Blacklisting comment spam

Everyone’s talking about it. Everyone’s getting it. The evil that is comment spam: blog comments and/or URLs which link to off-topic and usually questionable sites, posted with the sole purpose of improving a Google ranking.

I’ve been hit a few times recently, once by a huge HTML comment containing masses of links, similar to email spam. More common manifestations are short, innocent looking comments posted with a dodgy URL, and rogue entries on my referrers page.

Well it’s time to nip it in the bud. To start off, I’ve time-limited how often someone can post a comment – this should prevent the kind of robot attack which results in dozens of spam comments to the same post.

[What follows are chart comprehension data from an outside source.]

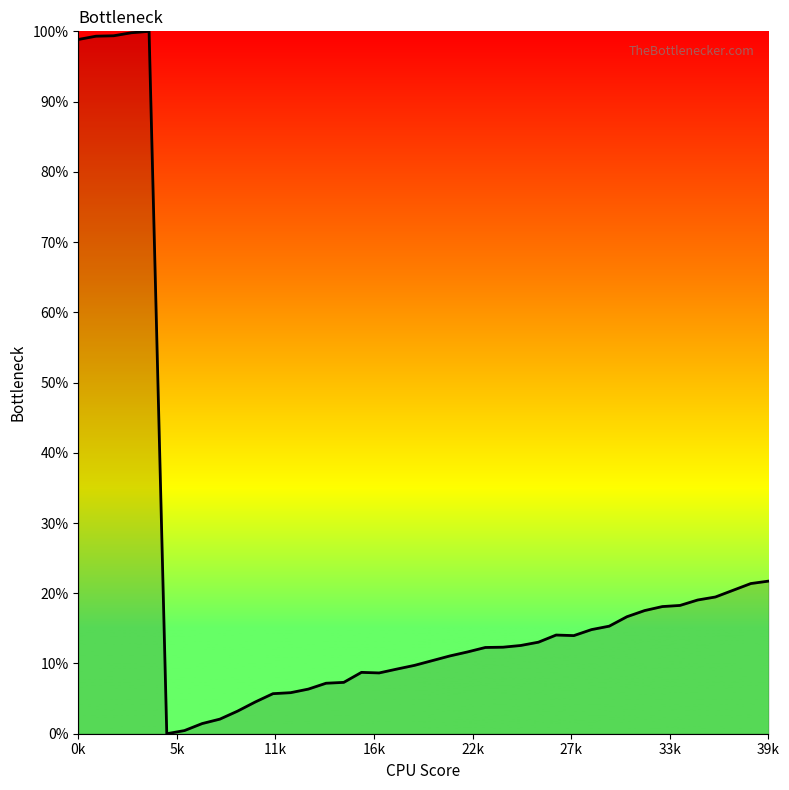

What is the difference between the second highest and minimum values?

99.8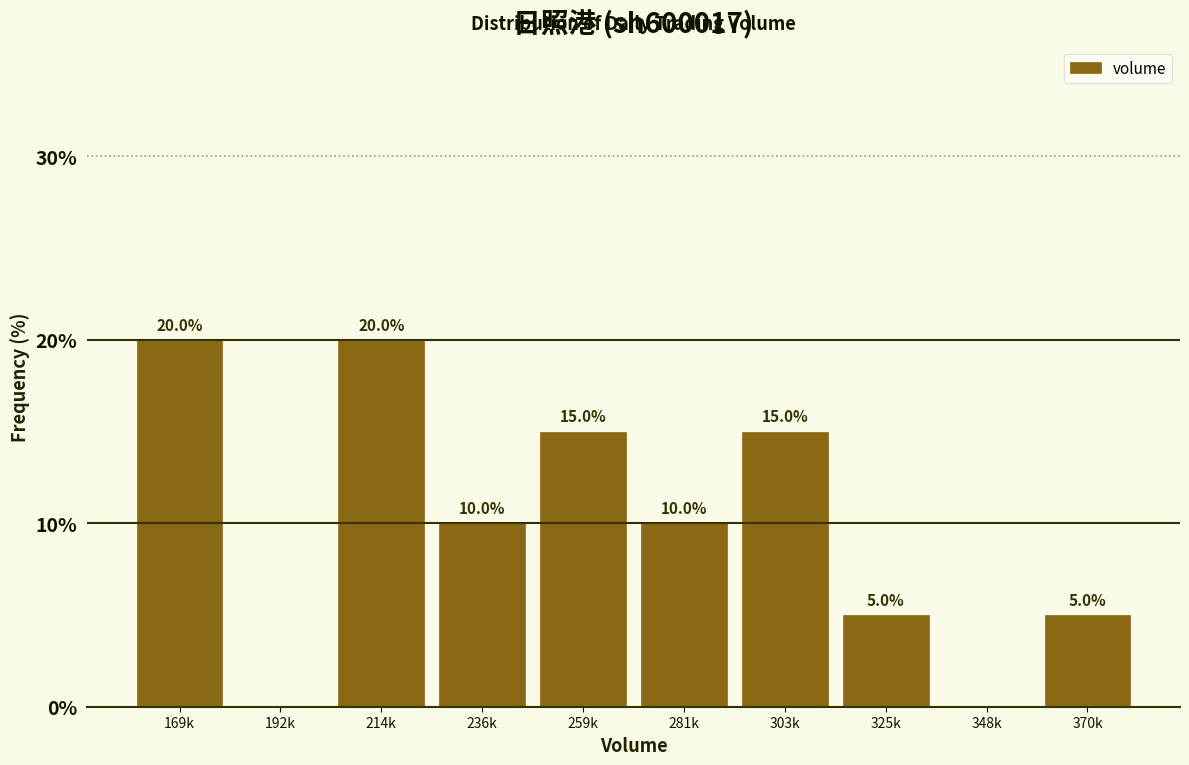

Reading left to right, list all the values displayed in this chart.

169k=20	192k=0	214k=20	236k=10	259k=15	281k=10	303k=15	325k=5	348k=0	370k=5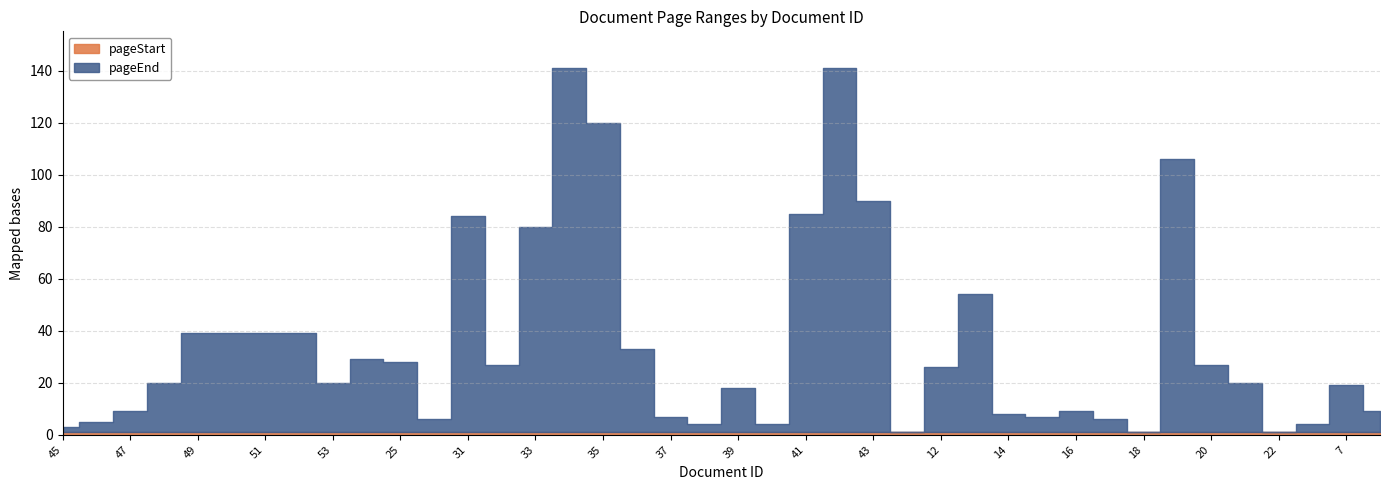

True or false: pageEnd and pageStart intersect in this chart.

False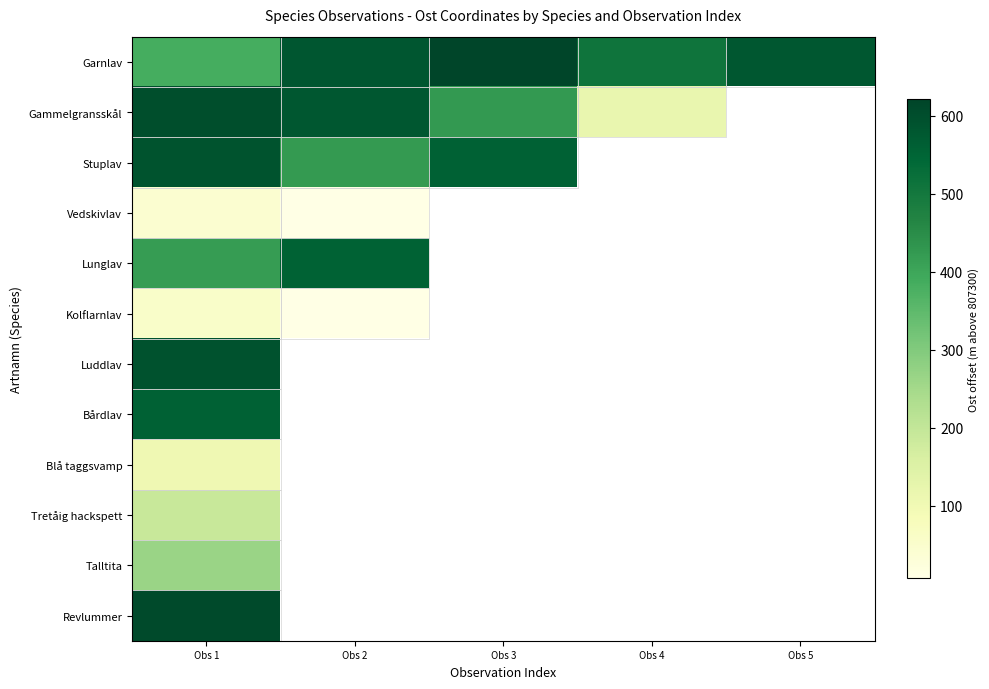

What is the average value of the Garnlav series?

535.2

Following Simon Willison’s lead, I’ve also implemented a blacklist technique. Any comment or referral I judge to be spam will be deleted, and the offending domains will be blacklisted. Any future comments that contain links to those domains will be refused and the poster’s IP address logged. My blacklist is available at blacklist.txt. You are welcome to grab a copy of that file once every 24 hours and use it as part of your own comment spam prevention system. As a growing decentralised web of trust, other good folks have also been posting their blacklists:

If you start using a similar system, drop me a line and I will use your blacklist as well. Please don’t merge other people’s blacklists into your own public list. If I find non-evil URLs in someone’s blacklist, I will unsubscribe from it, so all your hard work may be undone by someone else’s carelessness or maliciousness.